C.S. Lewis, in his preface to The Screwtape Letters, gave the church the precise pastoral note this subject requires: there are two equal and opposite errors. One is to disbelieve in the spiritual world entirely — the rationalist temptation that secularizes the church. The other is to believe with an excessive, unhealthy fascination — the temptation of the demon-hunter, the deliverance-ministry obsessive, the Christian who sees a witch behind every yoga class. The devils, Lewis says, "are equally pleased by both errors." Today's plan rejects both. There is a real spiritual world. Some of it is forbidden territory. Christians are to walk through the world clear-eyed, neither asleep nor frantic.

John Calvin, writing in 1549, took the question of astrology so seriously that he devoted an entire treatise to it. He distinguished between the legitimate study of the heavens (what we would now call astronomy — Calvin had no problem with that) and "judiciary astrology," which presumes to read human destiny in the stars. He called it a superstition the faithful must "flee as a plague," not because the stars have no influence on the world (he was a sixteenth-century man and grants the moon affects tides) but because the practice trains the soul to look for guidance from a place God has not put it. The harm is not the prediction — most predictions are vague enough to land somewhere. The harm is the slow rewiring of the soul to look anywhere but to the Lord.

Acts 19 gives the early church's response, and it is bracing. The Ephesian believers do not quietly stop their occult practices. They bring their books — fifty thousand drachmas worth, an enormous fortune — and burn them publicly. Luke records the financial value because he wants us to feel the cost. These were not cheap pulp paperbacks; these were valuable manuscripts containing the spiritual investments of their old life. The new Christians let it all burn. The text concludes: "So the word of the Lord continued to increase and prevail mightily."

Today's job is just to let Deuteronomy 18 say what it says, and to do the harder work of asking which items on its list have made their way, with new packaging, into your own life and the lives of those you love. The next nine days will give us the language and the courage to talk about it.

Going Deeper

List, privately and honestly, the spiritual practices that have any presence in your life or your home — apps, books, podcasts, jewelry, casual phrases ("the universe is telling me," "what's your sign?") that have come from beyond Christianity. Do not pre-judge any of them. Just take inventory. Tomorrow we will sit with Acts 19 again and ask what the Ephesian fire would look like in our own house.

Key Quotes

Modern man cannot live as if there is no spiritual reality. He has too much evidence inside himself to the contrary. So if he will not have the God of Scripture, he will reach for whatever spiritual experience is on offer — and there are always offers.
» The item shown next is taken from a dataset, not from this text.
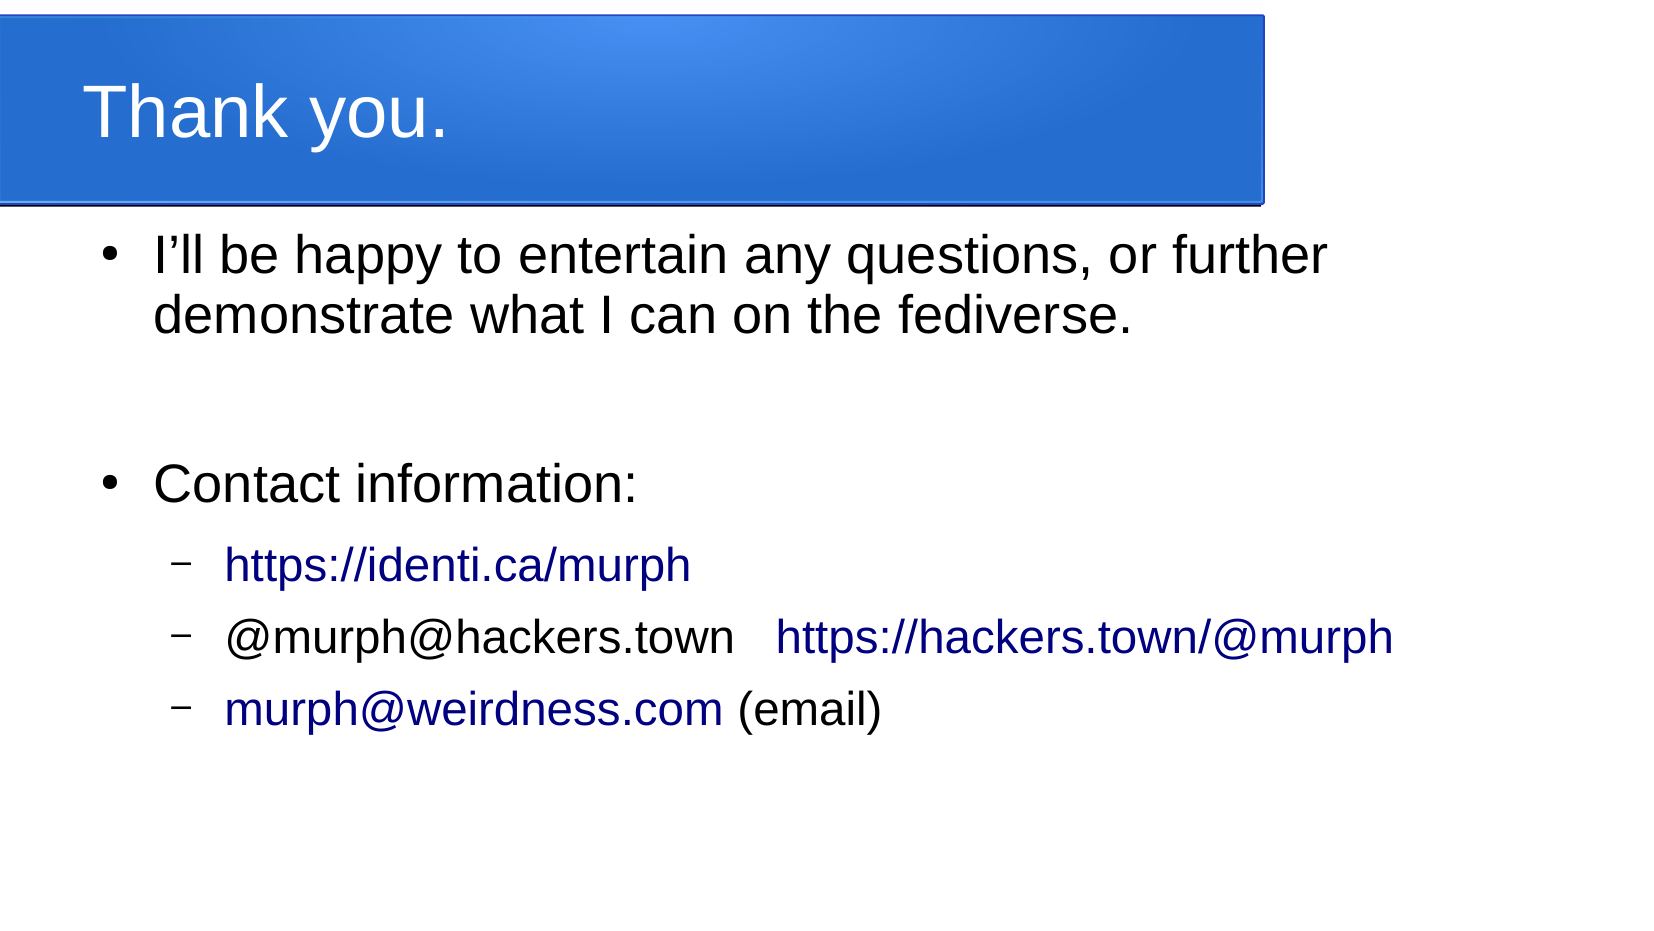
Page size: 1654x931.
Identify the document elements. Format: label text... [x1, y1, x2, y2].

list I’ll be happy to entertain any questions, or further demonstrate what I can on the fediverse. Contact information: https://identi.ca/murph @murph@hackers.town https://hackers.town/@murph murph@weirdness.com (email) [82, 224, 1571, 764]
title Thank you. [82, 35, 1235, 189]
There are two equal and opposite errors into which our race can fall about the devils. One is to disbelieve in their existence. The other is to believe, and to feel an excessive and unhealthy interest in them. They themselves are equally pleased by both errors and hail a materialist or a magician with the same delight.
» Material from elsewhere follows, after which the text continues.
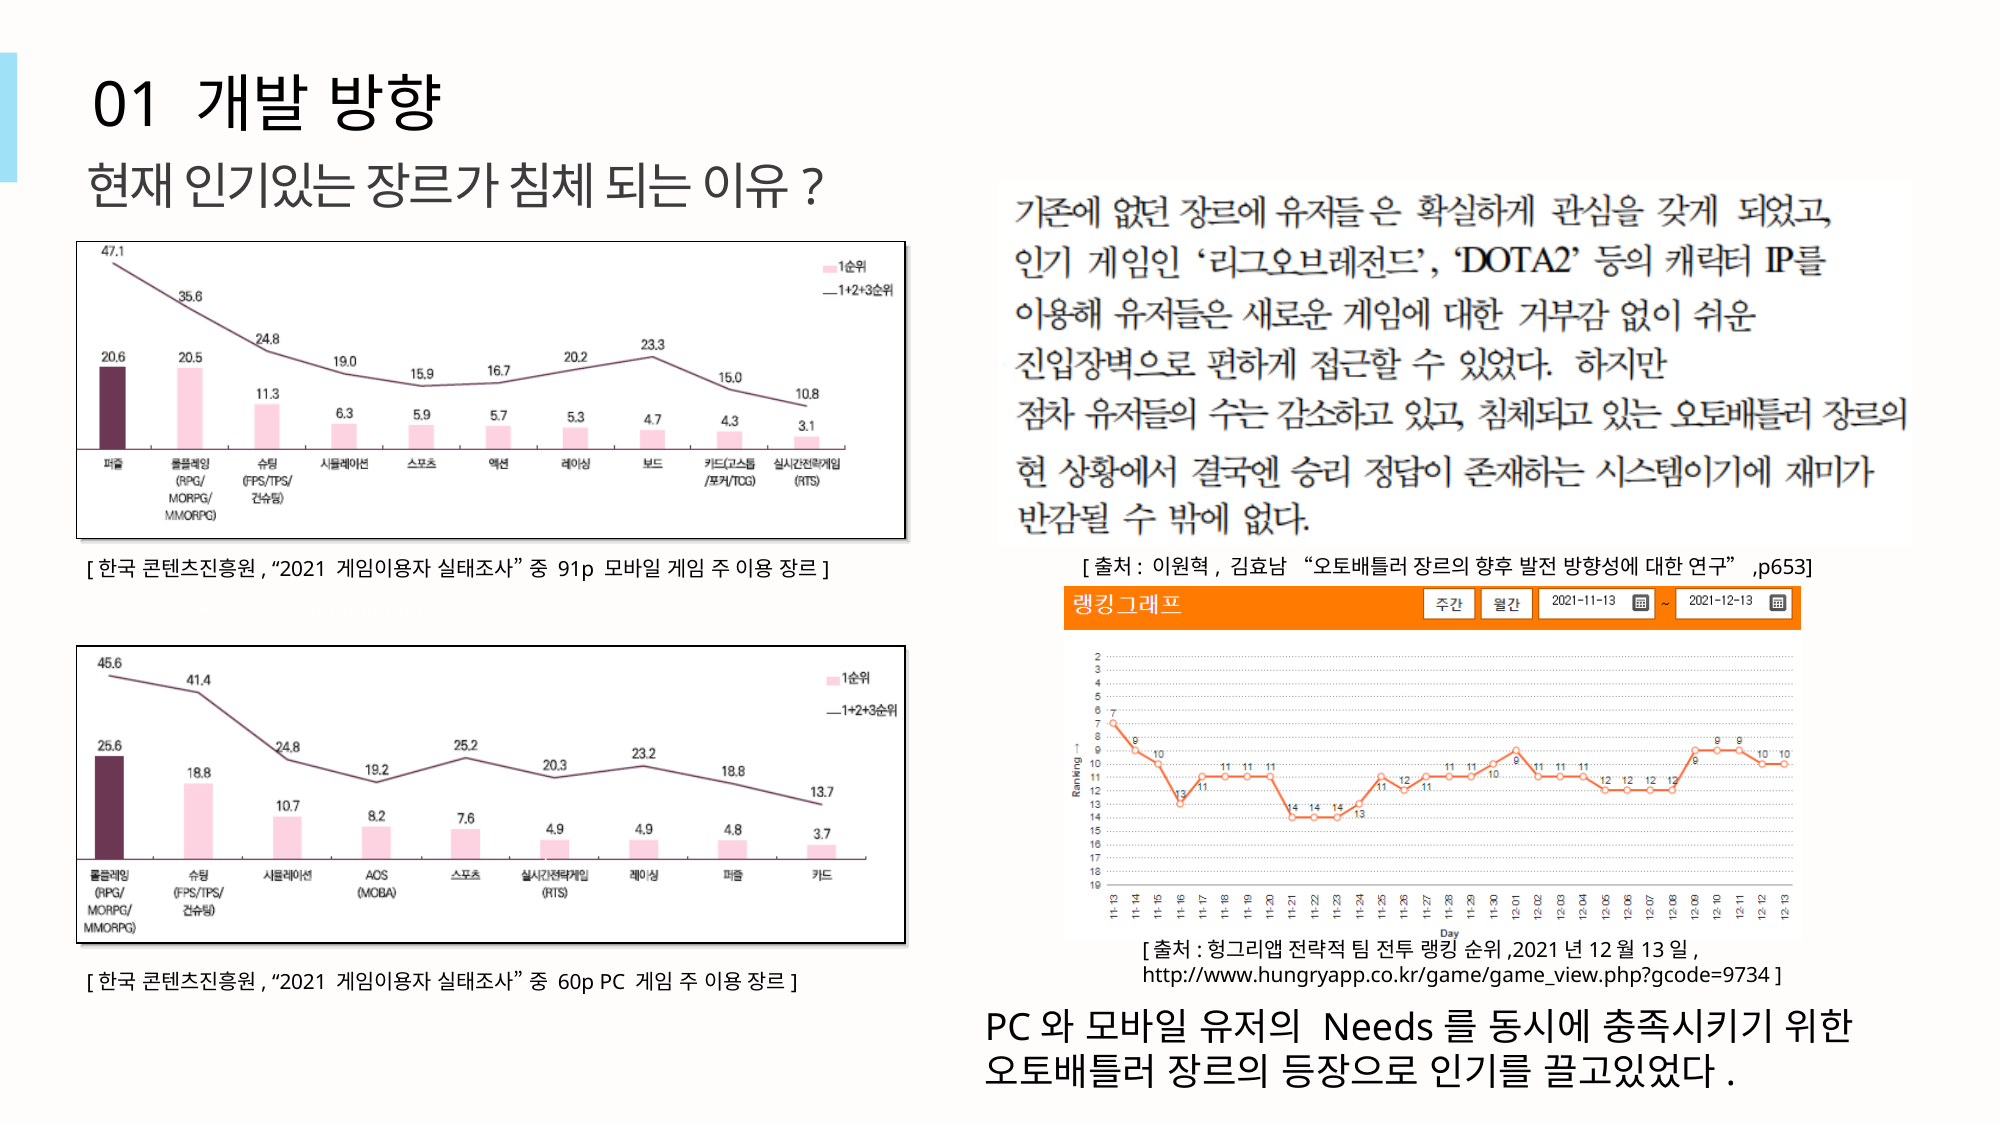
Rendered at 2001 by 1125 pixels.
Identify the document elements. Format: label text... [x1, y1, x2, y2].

cs lewis, The Screwtape Letters, Preface

Astrology is the great superstition of our age. It is a serious matter, and it should not be lightly esteemed. The faithful are to flee it as a plague.

john calvin, A Warning Against Judiciary Astrology and Other Prevalent Curiosities (1549)

Prayer Focus

Bring to God any spiritual practice in your own life — or in the life of someone close to you — that has begun to feel ordinary but that Deuteronomy 18 names as forbidden. Ask for clarity rather than condemnation.

Meditation

Schaeffer's diagnosis is that modern people who reject the God of Scripture do not become rational; they become spiritually hungry in unmoored ways. Where do you see this in your own friends, family, or yourself?

Question for Discussion

Acts 19 records new Christians at Ephesus burning their occult scrolls 'in the sight of all' — at huge financial cost. Most modern Christians, when convicted about these practices, quietly stop. What might be the difference, spiritually and practically, between a quiet stop and a public renunciation?